» **EXERCISE DESCRIPTION**
An exact copy of every record below is required, with the pictures left out.
---- DATA FOR ANALYSIS
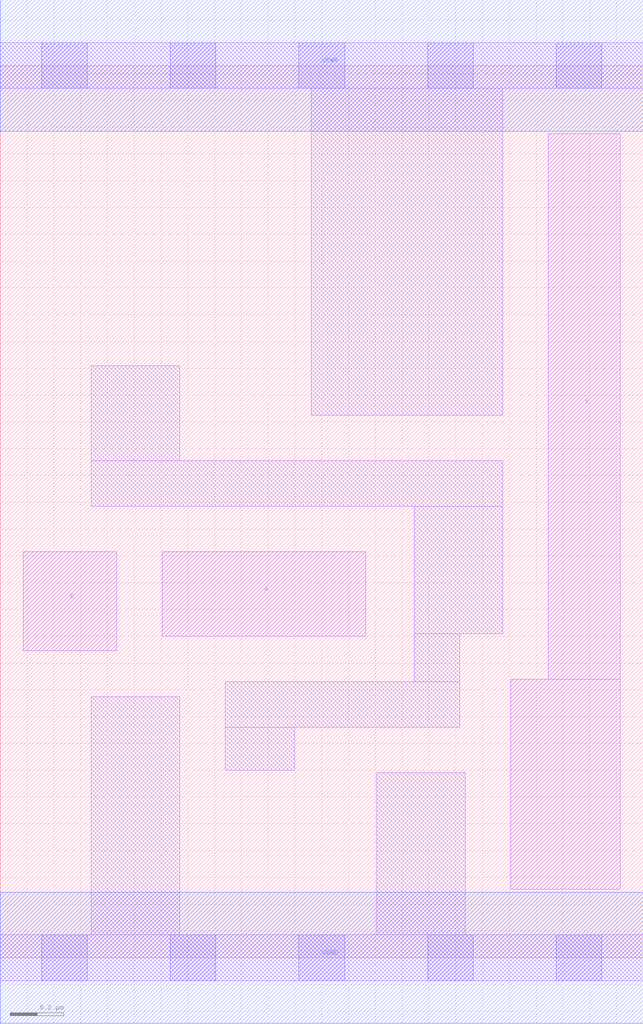
<source format=lef>
# Copyright 2020 The SkyWater PDK Authors
#
# Licensed under the Apache License, Version 2.0 (the "License");
# you may not use this file except in compliance with the License.
# You may obtain a copy of the License at
#
#     https://www.apache.org/licenses/LICENSE-2.0
#
# Unless required by applicable law or agreed to in writing, software
# distributed under the License is distributed on an "AS IS" BASIS,
# WITHOUT WARRANTIES OR CONDITIONS OF ANY KIND, either express or implied.
# See the License for the specific language governing permissions and
# limitations under the License.
#
# SPDX-License-Identifier: Apache-2.0

VERSION 5.7 ;
  NOWIREEXTENSIONATPIN ON ;
  DIVIDERCHAR "/" ;
  BUSBITCHARS "[]" ;
UNITS
  DATABASE MICRONS 200 ;
END UNITS
MACRO sky130_fd_sc_lp__or2_1
  CLASS CORE ;
  FOREIGN sky130_fd_sc_lp__or2_1 ;
  ORIGIN  0.000000  0.000000 ;
  SIZE  2.400000 BY  3.330000 ;
  SYMMETRY X Y R90 ;
  SITE unit ;
  PIN A
    ANTENNAGATEAREA  0.126000 ;
    DIRECTION INPUT ;
    USE SIGNAL ;
    PORT
      LAYER li1 ;
        RECT 0.605000 1.200000 1.365000 1.515000 ;
    END
  END A
  PIN B
    ANTENNAGATEAREA  0.126000 ;
    DIRECTION INPUT ;
    USE SIGNAL ;
    PORT
      LAYER li1 ;
        RECT 0.085000 1.145000 0.435000 1.515000 ;
    END
  END B
  PIN X
    ANTENNADIFFAREA  0.556500 ;
    DIRECTION OUTPUT ;
    USE SIGNAL ;
    PORT
      LAYER li1 ;
        RECT 1.905000 0.255000 2.315000 1.040000 ;
        RECT 2.045000 1.040000 2.315000 3.075000 ;
    END
  END X
  PIN VGND
    DIRECTION INOUT ;
    USE GROUND ;
    PORT
      LAYER met1 ;
        RECT 0.000000 -0.245000 2.400000 0.245000 ;
    END
  END VGND
  PIN VPWR
    DIRECTION INOUT ;
    USE POWER ;
    PORT
      LAYER met1 ;
        RECT 0.000000 3.085000 2.400000 3.575000 ;
    END
  END VPWR
  OBS
    LAYER li1 ;
      RECT 0.000000 -0.085000 2.400000 0.085000 ;
      RECT 0.000000  3.245000 2.400000 3.415000 ;
      RECT 0.340000  0.085000 0.670000 0.975000 ;
      RECT 0.340000  1.685000 1.875000 1.855000 ;
      RECT 0.340000  1.855000 0.670000 2.210000 ;
      RECT 0.840000  0.700000 1.100000 0.860000 ;
      RECT 0.840000  0.860000 1.715000 1.030000 ;
      RECT 1.160000  2.025000 1.875000 3.245000 ;
      RECT 1.405000  0.085000 1.735000 0.690000 ;
      RECT 1.545000  1.030000 1.715000 1.210000 ;
      RECT 1.545000  1.210000 1.875000 1.685000 ;
    LAYER mcon ;
      RECT 0.155000 -0.085000 0.325000 0.085000 ;
      RECT 0.155000  3.245000 0.325000 3.415000 ;
      RECT 0.635000 -0.085000 0.805000 0.085000 ;
      RECT 0.635000  3.245000 0.805000 3.415000 ;
      RECT 1.115000 -0.085000 1.285000 0.085000 ;
      RECT 1.115000  3.245000 1.285000 3.415000 ;
      RECT 1.595000 -0.085000 1.765000 0.085000 ;
      RECT 1.595000  3.245000 1.765000 3.415000 ;
      RECT 2.075000 -0.085000 2.245000 0.085000 ;
      RECT 2.075000  3.245000 2.245000 3.415000 ;
  END
END sky130_fd_sc_lp__or2_1
END LIBRARY

</source>
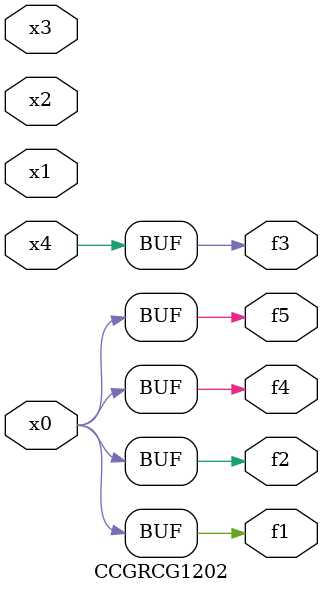
<source format=v>
module CCGRCG1202(
	input x0, x1, x2, x3, x4,
	output f1, f2, f3, f4, f5
);
	assign f1 = x0;
	assign f2 = x0;
	assign f3 = x4;
	assign f4 = x0;
	assign f5 = x0;
endmodule

</source>
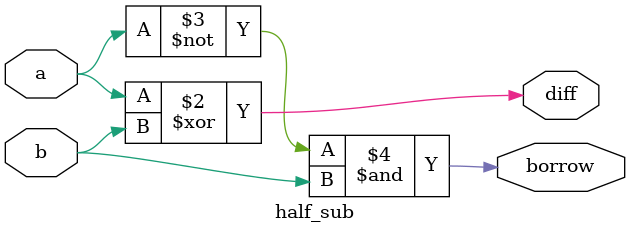
<source format=v>
module half_sub(input a,b,output reg diff,borrow);
  always@(*) begin
    diff = a^b;
    borrow = ~a&b;
  end
endmodule

</source>
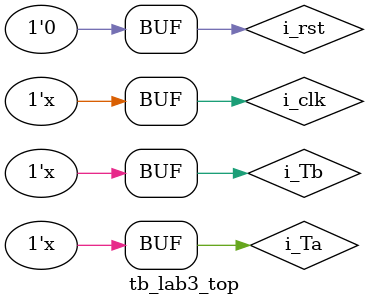
<source format=sv>
`timescale 1ns / 1ps


module tb_lab3_top(
    );
    
    bit i_clk = 1'b0; logic i_rst = '0; logic i_Ta='0; logic i_Tb='0;
    
    lab3_top u_sm (
    .i_clk(i_clk),
    .i_rst(i_rst),
    .i_Ta(i_Ta),
    .i_Tb(i_Tb)
    );
    
    always #(5e2) i_clk = ~i_clk;
    
    always #(2.5e4) i_Ta = ~i_Ta;
    always #(7.1e4) i_Tb = ~i_Tb;
    
    initial begin i_rst = '0;
    
    #5 i_rst = 1'b1;
    #520 i_rst = 1'b0;
    end
endmodule

</source>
--------
» **COMPLETED TASK**
<source format=lef>
# Copyright 2020 The SkyWater PDK Authors
#
# Licensed under the Apache License, Version 2.0 (the "License");
# you may not use this file except in compliance with the License.
# You may obtain a copy of the License at
#
#     https://www.apache.org/licenses/LICENSE-2.0
#
# Unless required by applicable law or agreed to in writing, software
# distributed under the License is distributed on an "AS IS" BASIS,
# WITHOUT WARRANTIES OR CONDITIONS OF ANY KIND, either express or implied.
# See the License for the specific language governing permissions and
# limitations under the License.
#
# SPDX-License-Identifier: Apache-2.0

VERSION 5.7 ;
  NOWIREEXTENSIONATPIN ON ;
  DIVIDERCHAR "/" ;
  BUSBITCHARS "[]" ;
UNITS
  DATABASE MICRONS 200 ;
END UNITS
MACRO sky130_fd_sc_lp__or2_1
  CLASS CORE ;
  FOREIGN sky130_fd_sc_lp__or2_1 ;
  ORIGIN  0.000000  0.000000 ;
  SIZE  2.400000 BY  3.330000 ;
  SYMMETRY X Y R90 ;
  SITE unit ;
  PIN A
    ANTENNAGATEAREA  0.126000 ;
    DIRECTION INPUT ;
    USE SIGNAL ;
    PORT
      LAYER li1 ;
        RECT 0.605000 1.200000 1.365000 1.515000 ;
    END
  END A
  PIN B
    ANTENNAGATEAREA  0.126000 ;
    DIRECTION INPUT ;
    USE SIGNAL ;
    PORT
      LAYER li1 ;
        RECT 0.085000 1.145000 0.435000 1.515000 ;
    END
  END B
  PIN X
    ANTENNADIFFAREA  0.556500 ;
    DIRECTION OUTPUT ;
    USE SIGNAL ;
    PORT
      LAYER li1 ;
        RECT 1.905000 0.255000 2.315000 1.040000 ;
        RECT 2.045000 1.040000 2.315000 3.075000 ;
    END
  END X
  PIN VGND
    DIRECTION INOUT ;
    USE GROUND ;
    PORT
      LAYER met1 ;
        RECT 0.000000 -0.245000 2.400000 0.245000 ;
    END
  END VGND
  PIN VPWR
    DIRECTION INOUT ;
    USE POWER ;
    PORT
      LAYER met1 ;
        RECT 0.000000 3.085000 2.400000 3.575000 ;
    END
  END VPWR
  OBS
    LAYER li1 ;
      RECT 0.000000 -0.085000 2.400000 0.085000 ;
      RECT 0.000000  3.245000 2.400000 3.415000 ;
      RECT 0.340000  0.085000 0.670000 0.975000 ;
      RECT 0.340000  1.685000 1.875000 1.855000 ;
      RECT 0.340000  1.855000 0.670000 2.210000 ;
      RECT 0.840000  0.700000 1.100000 0.860000 ;
      RECT 0.840000  0.860000 1.715000 1.030000 ;
      RECT 1.160000  2.025000 1.875000 3.245000 ;
      RECT 1.405000  0.085000 1.735000 0.690000 ;
      RECT 1.545000  1.030000 1.715000 1.210000 ;
      RECT 1.545000  1.210000 1.875000 1.685000 ;
    LAYER mcon ;
      RECT 0.155000 -0.085000 0.325000 0.085000 ;
      RECT 0.155000  3.245000 0.325000 3.415000 ;
      RECT 0.635000 -0.085000 0.805000 0.085000 ;
      RECT 0.635000  3.245000 0.805000 3.415000 ;
      RECT 1.115000 -0.085000 1.285000 0.085000 ;
      RECT 1.115000  3.245000 1.285000 3.415000 ;
      RECT 1.595000 -0.085000 1.765000 0.085000 ;
      RECT 1.595000  3.245000 1.765000 3.415000 ;
      RECT 2.075000 -0.085000 2.245000 0.085000 ;
      RECT 2.075000  3.245000 2.245000 3.415000 ;
  END
END sky130_fd_sc_lp__or2_1
END LIBRARY

</source>
<source format=v>
module CCGRCG1202(
	input x0, x1, x2, x3, x4,
	output f1, f2, f3, f4, f5
);
	assign f1 = x0;
	assign f2 = x0;
	assign f3 = x4;
	assign f4 = x0;
	assign f5 = x0;
endmodule

</source>
<source format=v>
module half_sub(input a,b,output reg diff,borrow);
  always@(*) begin
    diff = a^b;
    borrow = ~a&b;
  end
endmodule

</source>
<source format=sv>
`timescale 1ns / 1ps


module tb_lab3_top(
    );
    
    bit i_clk = 1'b0; logic i_rst = '0; logic i_Ta='0; logic i_Tb='0;
    
    lab3_top u_sm (
    .i_clk(i_clk),
    .i_rst(i_rst),
    .i_Ta(i_Ta),
    .i_Tb(i_Tb)
    );
    
    always #(5e2) i_clk = ~i_clk;
    
    always #(2.5e4) i_Ta = ~i_Ta;
    always #(7.1e4) i_Tb = ~i_Tb;
    
    initial begin i_rst = '0;
    
    #5 i_rst = 1'b1;
    #520 i_rst = 1'b0;
    end
endmodule

</source>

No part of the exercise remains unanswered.